Multiplier specification (0=core, 1=embedded, 2=behavioural) (left=1st stage)	mult_spec	Array of values allowing exact specification of how multipliers are implemented at each stage.	2 (behavioral HDL) for each stage
Bit growth instead of shifting	bit_growth	Bit growth at every stage in the FFT can result in overflows which affect data quality. This can be prevented by dividing the data by two on the output of every stage, or by increasing the number of bits in the data stream by one bit. Shifting decreases the dynamic range and possible data quality whereas bit growth increases the resource requirements.
Max bits to growth to	max_bits	The maximum number of bits to increase the data path to when the bit growth option is chosen. Shifting is used for FFT stages after this.
Hardcode shift schedule	hardcode_shifts	When shifting to prevent overflow, use a fixed shifting schedule. This uses less logic and increases performance when compared to using a dynamic shift schedule.
Shift schedule	shift_schedule	When using a fixed shift schedule, use the shift schedule specified. A ‘1’ at position M in the array indicates a shift for the M’th FFT stage, a ‘0’ indicates no shift.
DSP48 adders in butterfly	dsp48_adders	The butterfly operation at each stage consists of two adders and two subtracters that can be implemented using DSP48 units instead of logic.	on (enabled) to reduce logic used.

Ports

Port	Dir	Data Type	Description	Recommended Use
sync	in	Boolean	sync is used to indicate the last data word of a frame of input data. When the block is in asynchronous operating mode an active signal is aligned with en being active.
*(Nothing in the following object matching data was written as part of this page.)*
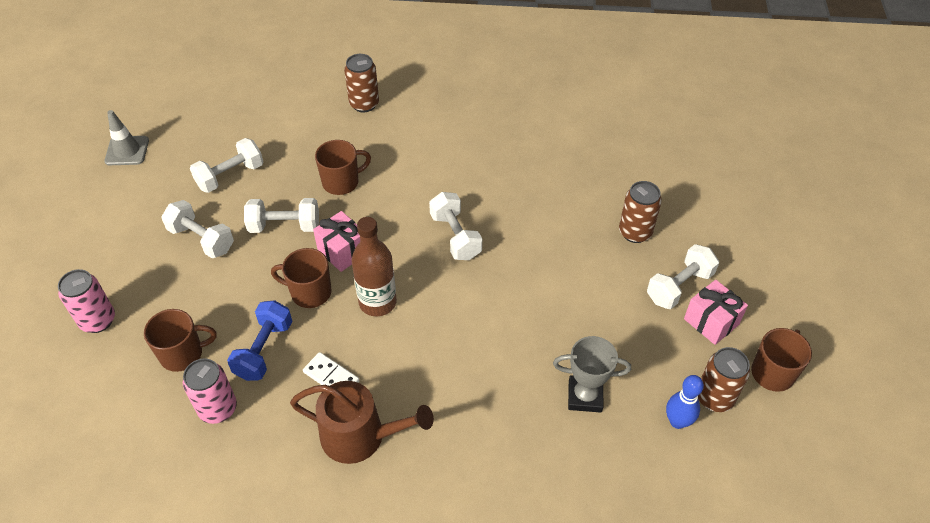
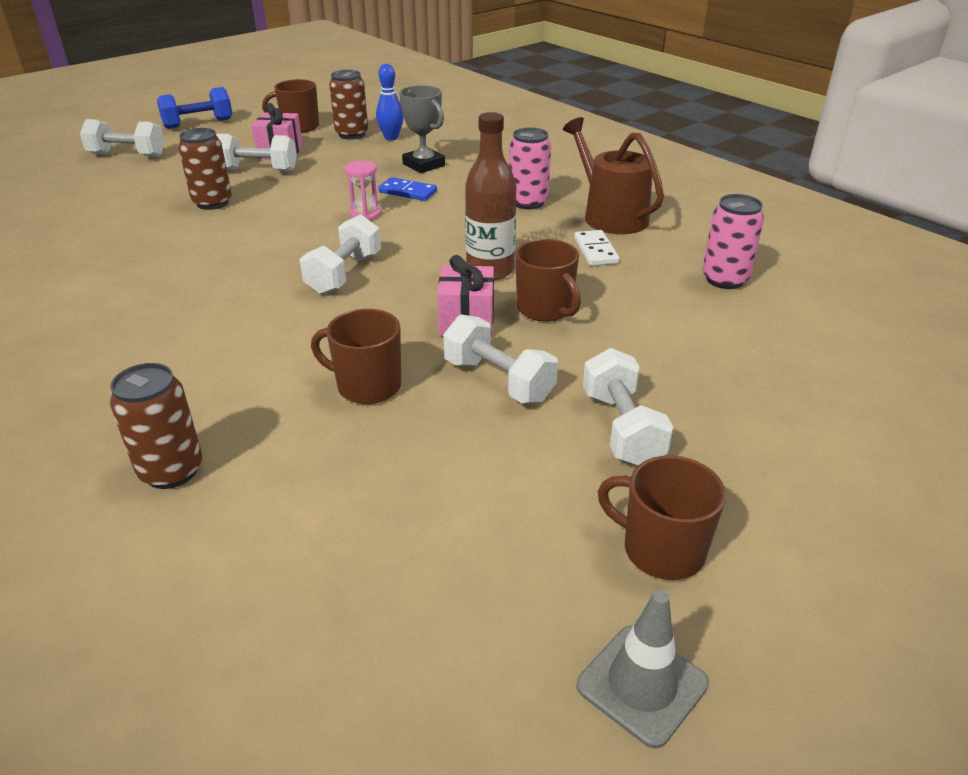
camera: 135 degrees left, 15 degrees down
pink can [58,269,115,333] -> pink can moved to [509,128,551,209]
brown mug [144,309,217,372] -> brown mug moved to [598,456,726,580]
white dumbbell [190,138,263,193] -> white dumbbell moved to [80,119,165,157]
blue dumbbell [227,300,292,381] -> blue dumbbell moved to [157,87,232,129]
none -> pink hourglass [345,161,381,221]
none -> blue domino [378,177,437,201]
When the block is in synchronous operating mode, a an active pulse is aligned with the clock cycle before the first valid data of a new input frame.	Ensure the sync period complies with the memo describing correct use.
shift	in	Unsigned	Sets the shifting schedule through the FFT to prevent overflow. Bit 0 specifies the behavior of stage 0, bit 1 of stage 1, and so on. If a stage is set to shift (with bit = 1), then every sample is divided by 2 at the output of that stage.
in<stream><inp ut>	in	Signed consisting of one (Input Bit Width) width signals per input.	The time-domain stream(s) to be channelised.	Data amplitude should not exceed 0.5 (divide data by 2 pre-FFT)
en	in	Boolean	When asynchronous operation is chosen, this port indicates that valid input data is available on all input data ports.
sync_out	out	Boolean	Indicates that data out will be valid next clock cycle.
out<stream><in put>	out	Inherited	The frequency channels.
of	out	Unsigned, one bit per input stream	Indication of internal arithmetic overflow. Not time aligned with data. The most significant bit is the flag for input stream 0 etc.

Description

Computes the Fast Fourier Transform with 2^N channels for time samples presented 2^P at a time in parallel. Uses a biplex FFT architecture under the hood which has been extended to handled time samples in parallel. For P = 0, this block accepts two independent, parallel streams (labelled as pols) and computes the FFT of each independently (the biplex architecture provides this for free). Data is output in normal frequency order, meaning that channel 0 (corresponding to DC) is output first, followed by channel 1, on up to channel 2^N − 1 (which can be interpreted as channel -1). When multiple time samples are presented in parallel on the input, multiple frequency samples are output in parallel.